[BEGIN Passage shown]
A Dutch artist who is currently living and working in London. Drawing upon the historical importance traditionally invested within painting, Raedecker presents a thoroughly contemporary approach to his chosen medium. Whilst traces of a Dutch mastery for still-life can be found within his works, Raedecker juxtaposes this graceful aesthetic with a more physical process of stitching, cutting and embroidery. Primarily working with a monochromatic palette, Raedecker’s focus on the melancholia of modern life – with paintings of despoiled architecture and empty spaces – are both unsettling and enigmatic. He influenced by expressionism.

HIS WORKS

INS AND OUTS

Ins and outs is a sublime dream home. Steely grey in the dead of night, manicured in the expansive landscape, trees in a straight line, boulders placed decoratively for maximum effect: it might be the retirement retreat of a Silicone Valley millionaire, the kind of person who would bother to have their trees pruned into perfect orbs, who’d insist that their sky be as delicate as a Japanese watercolour. Michael Raedecker’s paintings are always little seeds of gossip. Drawn to this house by the impossible intensity of the light - made up of countless tiny pink and yellow threads - the first instinct is that something suspicious is happening within.

DESTRUCTIVE SUPERSTITION

The Dutch have always been masters at still life. Michael Raedecker’s flowers have a subtle quality of unparalleled grace captured in a glow of intellectual order and mathematical refinement. He presents a canvas and a half as one: a classical and elegant subject doubled, like gliding seamlessly from one film still to the next. The heavily rendered bouquet almost acts as a propellant weight. Stitched delicately along the background, an attenuate tangle of lines provides a further sense of motion. Reminiscent of sheet music, Michael Raedecker presents a painting with the enveloping ambience of a film complete with soundtrack.
[END Passage shown]
## Work to do
1/ From the passage on Michael Raedecker, reproduce the words from "The Dutch have" to "complete with soundtrack.".
2/ Answer these questions from the passage on Michael Raedecker:
(a) In which city does Raedecker currently live and work?
(b) What kind of palette does he primarily work with?
(c) In "Ins and Outs," what colors are the tiny threads that make up the light?
[BEGIN Given data]
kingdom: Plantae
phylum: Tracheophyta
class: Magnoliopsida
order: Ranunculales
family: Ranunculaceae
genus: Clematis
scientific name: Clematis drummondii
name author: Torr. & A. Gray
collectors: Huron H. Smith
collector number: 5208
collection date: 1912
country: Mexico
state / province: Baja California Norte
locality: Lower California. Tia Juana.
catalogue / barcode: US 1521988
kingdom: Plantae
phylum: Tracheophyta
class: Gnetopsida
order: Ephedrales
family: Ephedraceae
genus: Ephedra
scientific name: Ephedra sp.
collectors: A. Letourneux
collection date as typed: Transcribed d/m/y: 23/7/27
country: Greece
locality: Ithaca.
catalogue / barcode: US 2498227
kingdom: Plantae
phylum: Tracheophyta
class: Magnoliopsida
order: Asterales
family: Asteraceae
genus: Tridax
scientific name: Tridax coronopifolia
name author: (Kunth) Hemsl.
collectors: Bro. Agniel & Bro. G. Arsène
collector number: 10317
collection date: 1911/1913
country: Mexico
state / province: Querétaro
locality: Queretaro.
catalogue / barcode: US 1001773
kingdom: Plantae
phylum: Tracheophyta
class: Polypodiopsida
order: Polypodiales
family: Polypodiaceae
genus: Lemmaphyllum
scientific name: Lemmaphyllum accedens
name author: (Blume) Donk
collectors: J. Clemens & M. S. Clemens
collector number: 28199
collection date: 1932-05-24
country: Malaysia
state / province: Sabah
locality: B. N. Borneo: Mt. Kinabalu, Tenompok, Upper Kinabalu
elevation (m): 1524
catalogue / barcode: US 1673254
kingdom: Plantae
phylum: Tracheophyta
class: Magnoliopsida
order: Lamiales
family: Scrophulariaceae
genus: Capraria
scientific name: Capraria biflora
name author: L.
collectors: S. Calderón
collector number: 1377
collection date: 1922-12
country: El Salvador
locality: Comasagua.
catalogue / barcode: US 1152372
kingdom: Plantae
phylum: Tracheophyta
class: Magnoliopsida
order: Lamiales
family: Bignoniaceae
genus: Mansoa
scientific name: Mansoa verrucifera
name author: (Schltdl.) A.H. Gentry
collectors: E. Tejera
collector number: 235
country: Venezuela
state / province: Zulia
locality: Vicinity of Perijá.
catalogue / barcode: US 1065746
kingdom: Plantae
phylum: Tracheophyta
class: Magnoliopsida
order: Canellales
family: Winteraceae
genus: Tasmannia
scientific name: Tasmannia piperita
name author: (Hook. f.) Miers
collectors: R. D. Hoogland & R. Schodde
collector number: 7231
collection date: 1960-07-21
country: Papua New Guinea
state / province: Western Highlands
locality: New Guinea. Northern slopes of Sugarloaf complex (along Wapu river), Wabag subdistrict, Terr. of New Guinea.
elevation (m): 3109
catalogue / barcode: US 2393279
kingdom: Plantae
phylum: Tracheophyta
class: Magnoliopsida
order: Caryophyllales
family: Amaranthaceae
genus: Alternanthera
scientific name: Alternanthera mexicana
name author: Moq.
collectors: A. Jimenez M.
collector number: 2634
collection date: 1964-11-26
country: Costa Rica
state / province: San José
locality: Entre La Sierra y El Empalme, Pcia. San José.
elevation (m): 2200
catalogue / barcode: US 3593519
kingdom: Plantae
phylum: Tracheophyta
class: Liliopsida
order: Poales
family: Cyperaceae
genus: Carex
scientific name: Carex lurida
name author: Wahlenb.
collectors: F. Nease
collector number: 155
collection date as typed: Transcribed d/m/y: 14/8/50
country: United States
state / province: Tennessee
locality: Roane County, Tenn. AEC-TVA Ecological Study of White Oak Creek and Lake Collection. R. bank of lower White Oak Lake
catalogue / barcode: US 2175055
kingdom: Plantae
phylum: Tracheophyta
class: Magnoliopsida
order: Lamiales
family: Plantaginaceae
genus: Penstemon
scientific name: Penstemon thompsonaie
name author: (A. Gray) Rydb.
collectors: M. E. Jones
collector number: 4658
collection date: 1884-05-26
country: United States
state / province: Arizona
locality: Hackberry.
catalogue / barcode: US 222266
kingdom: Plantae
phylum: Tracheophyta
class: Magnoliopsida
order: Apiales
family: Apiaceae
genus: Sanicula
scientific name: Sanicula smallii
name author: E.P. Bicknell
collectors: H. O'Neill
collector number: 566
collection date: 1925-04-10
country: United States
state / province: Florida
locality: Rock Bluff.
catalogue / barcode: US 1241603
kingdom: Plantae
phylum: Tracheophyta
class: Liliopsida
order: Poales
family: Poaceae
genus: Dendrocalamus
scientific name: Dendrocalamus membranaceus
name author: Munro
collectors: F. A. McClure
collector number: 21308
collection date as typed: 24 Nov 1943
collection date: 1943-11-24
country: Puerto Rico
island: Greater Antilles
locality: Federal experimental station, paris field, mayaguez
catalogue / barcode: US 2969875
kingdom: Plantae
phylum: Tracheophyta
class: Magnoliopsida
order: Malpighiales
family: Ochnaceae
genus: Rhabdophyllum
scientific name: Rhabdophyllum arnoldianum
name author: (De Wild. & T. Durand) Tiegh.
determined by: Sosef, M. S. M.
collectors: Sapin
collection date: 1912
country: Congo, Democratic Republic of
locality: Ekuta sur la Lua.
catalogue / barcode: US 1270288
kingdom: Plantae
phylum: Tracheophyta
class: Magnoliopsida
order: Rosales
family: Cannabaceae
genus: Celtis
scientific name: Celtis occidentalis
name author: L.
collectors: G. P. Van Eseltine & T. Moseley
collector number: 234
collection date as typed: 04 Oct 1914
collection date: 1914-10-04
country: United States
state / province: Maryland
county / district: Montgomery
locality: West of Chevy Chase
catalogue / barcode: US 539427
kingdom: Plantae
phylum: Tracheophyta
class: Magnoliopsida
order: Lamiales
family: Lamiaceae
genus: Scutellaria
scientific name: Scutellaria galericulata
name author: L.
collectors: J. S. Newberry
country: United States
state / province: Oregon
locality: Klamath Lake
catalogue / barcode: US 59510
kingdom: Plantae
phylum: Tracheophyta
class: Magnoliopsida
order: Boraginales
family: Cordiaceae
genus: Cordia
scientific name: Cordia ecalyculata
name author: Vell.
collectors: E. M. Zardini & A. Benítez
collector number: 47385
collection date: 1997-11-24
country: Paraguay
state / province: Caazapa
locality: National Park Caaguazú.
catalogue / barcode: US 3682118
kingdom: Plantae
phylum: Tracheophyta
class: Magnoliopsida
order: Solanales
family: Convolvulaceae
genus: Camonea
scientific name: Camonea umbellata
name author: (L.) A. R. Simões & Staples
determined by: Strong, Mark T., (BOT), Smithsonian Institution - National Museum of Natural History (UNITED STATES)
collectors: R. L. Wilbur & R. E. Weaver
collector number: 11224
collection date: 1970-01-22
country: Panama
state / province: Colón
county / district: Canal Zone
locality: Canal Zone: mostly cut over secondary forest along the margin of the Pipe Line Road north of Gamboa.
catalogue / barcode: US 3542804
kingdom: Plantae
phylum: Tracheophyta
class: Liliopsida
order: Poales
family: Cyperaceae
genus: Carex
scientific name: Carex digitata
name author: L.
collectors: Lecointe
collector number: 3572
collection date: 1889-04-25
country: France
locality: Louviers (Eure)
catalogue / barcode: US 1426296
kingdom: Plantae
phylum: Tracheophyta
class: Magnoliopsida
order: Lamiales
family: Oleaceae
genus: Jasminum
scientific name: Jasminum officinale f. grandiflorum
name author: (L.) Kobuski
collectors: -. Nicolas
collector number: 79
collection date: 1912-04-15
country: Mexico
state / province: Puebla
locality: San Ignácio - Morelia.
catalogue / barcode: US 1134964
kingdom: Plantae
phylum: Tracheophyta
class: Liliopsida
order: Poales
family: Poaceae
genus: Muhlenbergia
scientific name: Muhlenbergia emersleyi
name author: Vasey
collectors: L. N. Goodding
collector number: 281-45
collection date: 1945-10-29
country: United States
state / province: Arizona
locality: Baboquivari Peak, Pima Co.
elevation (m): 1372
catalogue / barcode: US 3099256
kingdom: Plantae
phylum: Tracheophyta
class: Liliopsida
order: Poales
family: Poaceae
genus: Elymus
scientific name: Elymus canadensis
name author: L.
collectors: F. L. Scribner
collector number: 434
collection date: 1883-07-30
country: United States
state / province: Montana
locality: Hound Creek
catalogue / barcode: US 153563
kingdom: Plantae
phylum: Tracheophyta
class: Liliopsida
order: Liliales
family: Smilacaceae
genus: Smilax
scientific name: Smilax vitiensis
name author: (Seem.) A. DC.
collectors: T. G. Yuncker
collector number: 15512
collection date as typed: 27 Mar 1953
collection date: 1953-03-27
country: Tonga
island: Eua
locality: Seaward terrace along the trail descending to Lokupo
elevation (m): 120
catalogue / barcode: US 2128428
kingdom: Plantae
[END Given data]
## Results of the tasks
1/
The Dutch have always been masters at still life. Michael Raedecker’s flowers have a subtle quality of unparalleled grace captured in a glow of intellectual order and mathematical refinement. He presents a canvas and a half as one: a classical and elegant subject doubled, like gliding seamlessly from one film still to the next. The heavily rendered bouquet almost acts as a propellant weight. Stitched delicately along the background, an attenuate tangle of lines provides a further sense of motion. Reminiscent of sheet music, Michael Raedecker presents a painting with the enveloping ambience of a film complete with soundtrack.

2/
(a) London
(b) A monochromatic palette
(c) Pink and yellow